Antes de ser vencido pela doença, o exímio baterista e letrista invejável, precisou enfrentar outra intensa e dolorosa batalha. Um acidente de automóvel tirou a vida de sua filha Selena, aos 19 anos. Pouco tempo depois, veio a segunda tragédia pessoal: sua mulher Jackie faleceu de câncer.
E toda a pesada e extrema dor desmoronou sobre Neil, que resolveu enfrentá-la na estrada. Saindo do Canadá, cruzando os EUA até chegar ao México, dirigindo sua motocicleta BMW. São 511 páginas em que o músico – e ótimo escritor –, apresenta detalhes de suas tragédias pessoais e todos os longos e árduos dias, semanas e meses conduzindo sua moto por todos os tipos de estradas, seguras e perigosas; cruzando várias cidades, lugarejos, vales, montanhas, parques naturais, enquanto buscava alívio para as suas dores física, mental e emocional, tentando encontrar respostas e compreensão pelas suas perdas familiares e como fazer a sua vida voltar a ter sentido.
“Eric Clapton: a Autobiografia”, de Eric Clapton (2007): Muitos acontecimentos certamente marcaram a vida de Eric Clapton depois de 2007, ano em que sua autobiografia foi lançada, mas nenhum com tanta relevância quanto os que foram corajosamente confessados pelo guitarrista inglês nas 394 páginas desse livro espetacular.

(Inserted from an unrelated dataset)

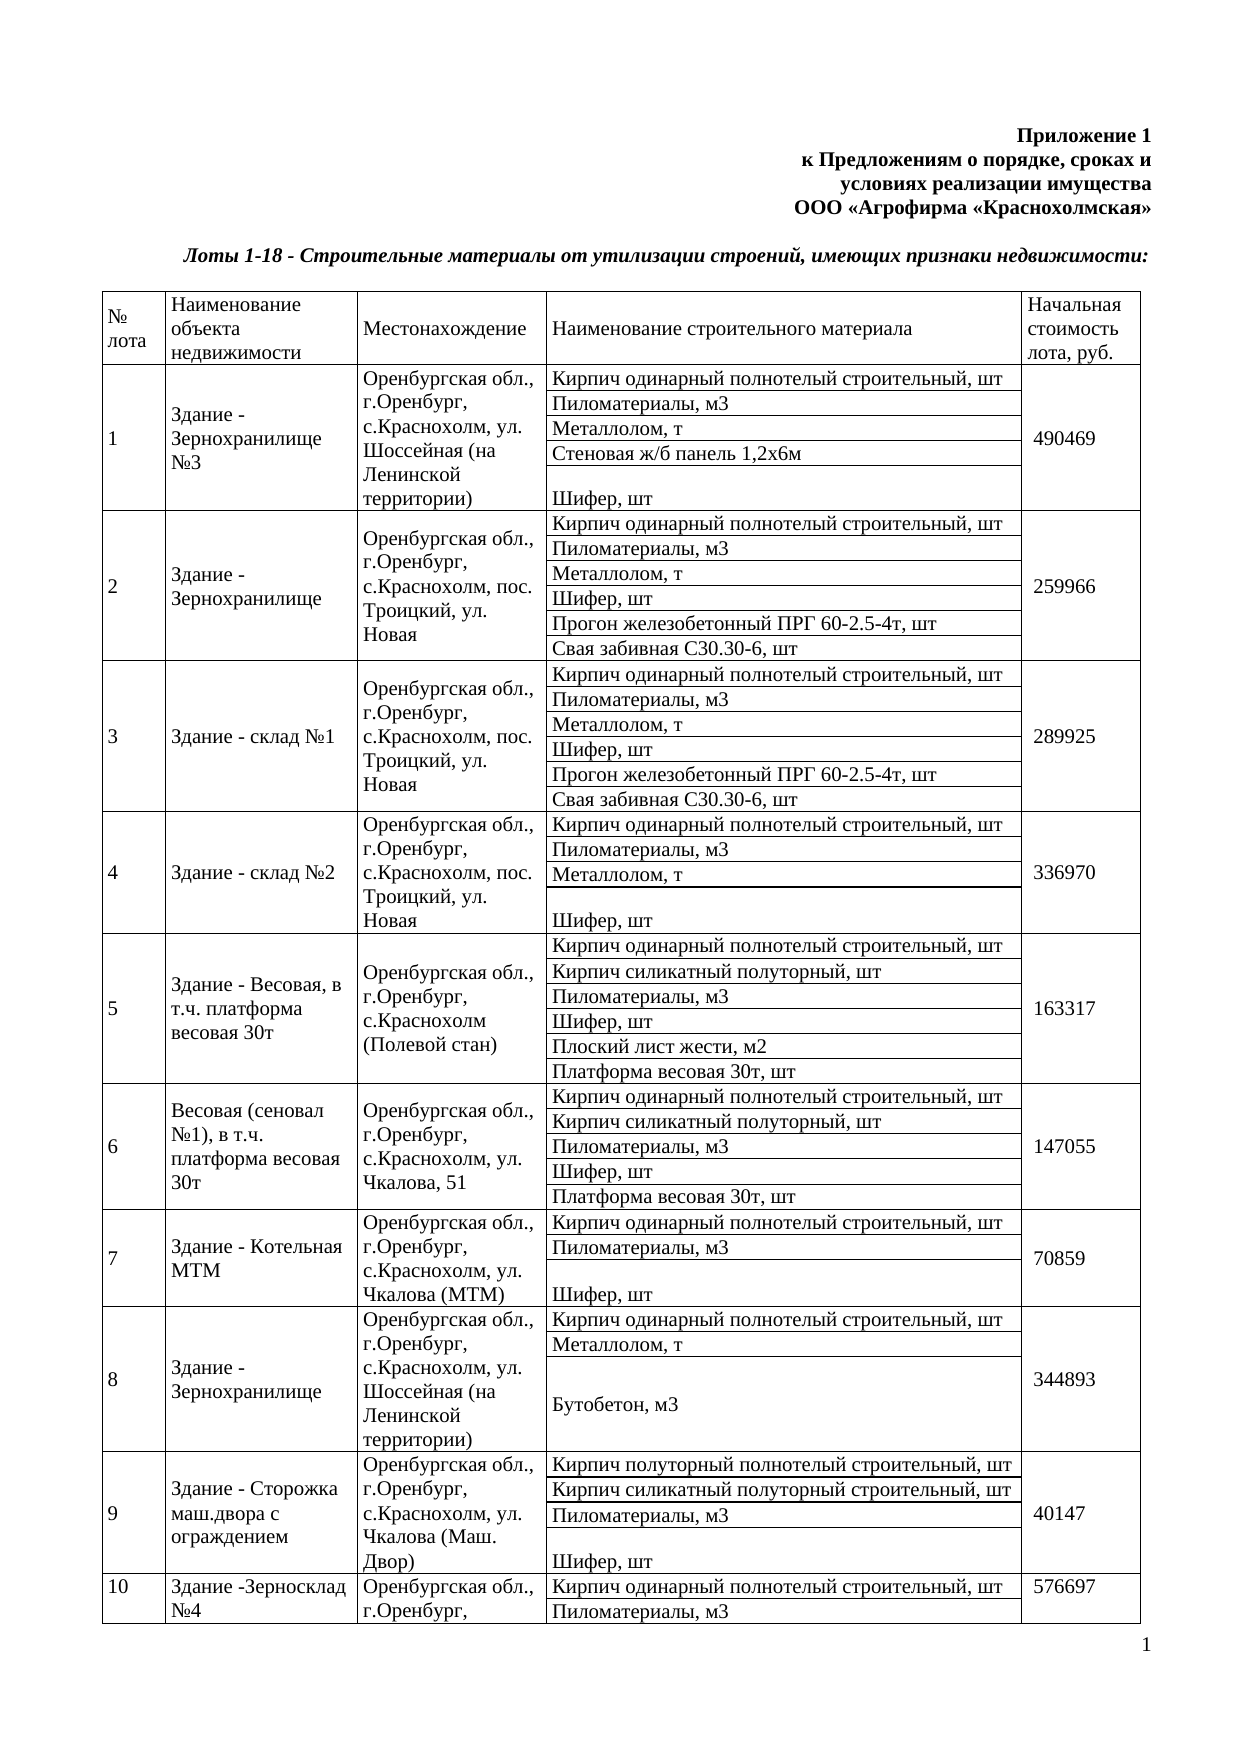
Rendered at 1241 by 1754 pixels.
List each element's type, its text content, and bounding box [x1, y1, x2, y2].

O início e o meio de uma carreira brilhante de 60 anos que ainda não se encerrou, as primeiras bandas, os vários álbuns de sucessos, e os poucos que fracassaram, os inúmeros shows sold out, os relacionamentos amorosos conturbados, a perda trágica do filho enquanto enfrentava o alcoolismo que o destruía, diariamente, física e emocionalmente.

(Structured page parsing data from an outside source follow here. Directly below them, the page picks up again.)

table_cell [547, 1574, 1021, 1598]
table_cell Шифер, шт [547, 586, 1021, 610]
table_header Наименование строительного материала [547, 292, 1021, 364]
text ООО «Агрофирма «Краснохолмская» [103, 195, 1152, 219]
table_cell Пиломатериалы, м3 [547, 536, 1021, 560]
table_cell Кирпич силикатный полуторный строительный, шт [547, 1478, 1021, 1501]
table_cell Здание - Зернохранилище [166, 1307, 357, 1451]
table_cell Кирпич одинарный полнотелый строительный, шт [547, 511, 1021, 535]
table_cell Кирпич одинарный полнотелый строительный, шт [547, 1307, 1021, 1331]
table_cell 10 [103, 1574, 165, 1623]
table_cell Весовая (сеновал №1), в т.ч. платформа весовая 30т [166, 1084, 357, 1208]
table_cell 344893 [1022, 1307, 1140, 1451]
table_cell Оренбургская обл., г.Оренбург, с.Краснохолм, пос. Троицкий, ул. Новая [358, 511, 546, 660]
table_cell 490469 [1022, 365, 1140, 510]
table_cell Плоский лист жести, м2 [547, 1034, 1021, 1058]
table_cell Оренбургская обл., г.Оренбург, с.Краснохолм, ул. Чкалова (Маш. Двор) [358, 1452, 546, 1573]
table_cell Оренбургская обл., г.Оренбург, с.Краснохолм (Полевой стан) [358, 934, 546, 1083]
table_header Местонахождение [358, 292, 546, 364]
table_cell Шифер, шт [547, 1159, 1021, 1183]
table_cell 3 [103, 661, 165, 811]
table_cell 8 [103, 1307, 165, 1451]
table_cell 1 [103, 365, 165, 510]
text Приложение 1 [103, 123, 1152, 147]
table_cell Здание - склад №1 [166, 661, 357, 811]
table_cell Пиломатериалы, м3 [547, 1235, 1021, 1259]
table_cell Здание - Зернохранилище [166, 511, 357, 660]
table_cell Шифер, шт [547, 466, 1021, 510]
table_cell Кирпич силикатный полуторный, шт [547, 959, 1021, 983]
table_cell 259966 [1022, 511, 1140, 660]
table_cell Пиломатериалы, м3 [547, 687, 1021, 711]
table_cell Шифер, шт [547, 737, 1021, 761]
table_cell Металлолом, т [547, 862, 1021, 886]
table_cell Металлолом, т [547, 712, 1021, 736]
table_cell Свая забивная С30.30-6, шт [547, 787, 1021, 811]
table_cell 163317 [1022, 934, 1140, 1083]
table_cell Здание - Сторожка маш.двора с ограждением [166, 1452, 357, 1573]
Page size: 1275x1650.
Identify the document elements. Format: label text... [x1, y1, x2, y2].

Agora, no fim de março, Eric Clapton completará 80 anos, e esse livro nos apresenta parte importante de uma vida cheia de prazeres, fama, glória, fortuna, e que foi construída e reconstruída com batalhas perdidas e vencidas. O guitarrista que, nos anos 1960, em um muro de umas das ruas de Londres, através de uma negra camada de tinta, foi denominado Deus, teve que enfrentar, durante as três décadas seguintes, seus próprios demônios.

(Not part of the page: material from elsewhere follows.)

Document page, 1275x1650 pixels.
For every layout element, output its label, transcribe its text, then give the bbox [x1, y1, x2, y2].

“Slash”, de Slash (2007): A pele muito morena, o cabelo encaracolado e os olhos castanhos escuros que compõem a imagem física do guitarrista Slash são frutos genéticos do mix racial de uma negra americana com um inglês branquelo.
Saul Hudson nasceu em Stoke-on-Trent, Inglaterra, e, ainda criança, levado pela mãe, uma figurinista dos estúdios de cinema de Hollywood, da cinzenta e fria cidade localizada no centro da Inglaterra, para a quente e ensolarada Califórnia, onde recebeu de um ator, pai de um dos amigos de corridas sobre bikes e skates pelas ruas e avenidas de Los Angeles, o apelido de "Slash", que decidiu manter na sua carreira musical de grande sucesso.
Nas mais de 400 páginas de seu livro, o guitarrista, com auxílio do escritor e jornalista Anthony Bozza, conta detalhes de sua infância vivida e dividida entre a casa da mãe e da avó, do início na música, do relacionamento intenso e conflitante com os membros do Guns N' Roses, dos vários namoros e casamentos conturbados e, principalmente, do vício dilacerante em cocaína e heroína que o deixou, por várias vezes, muito perto do túmulo.
Slash é muito mais do que um dos grandes guitarristas da história do rock. Os fatos impressionantes contado neste livro mostram que ele é, também, um dos seus maiores sobreviventes.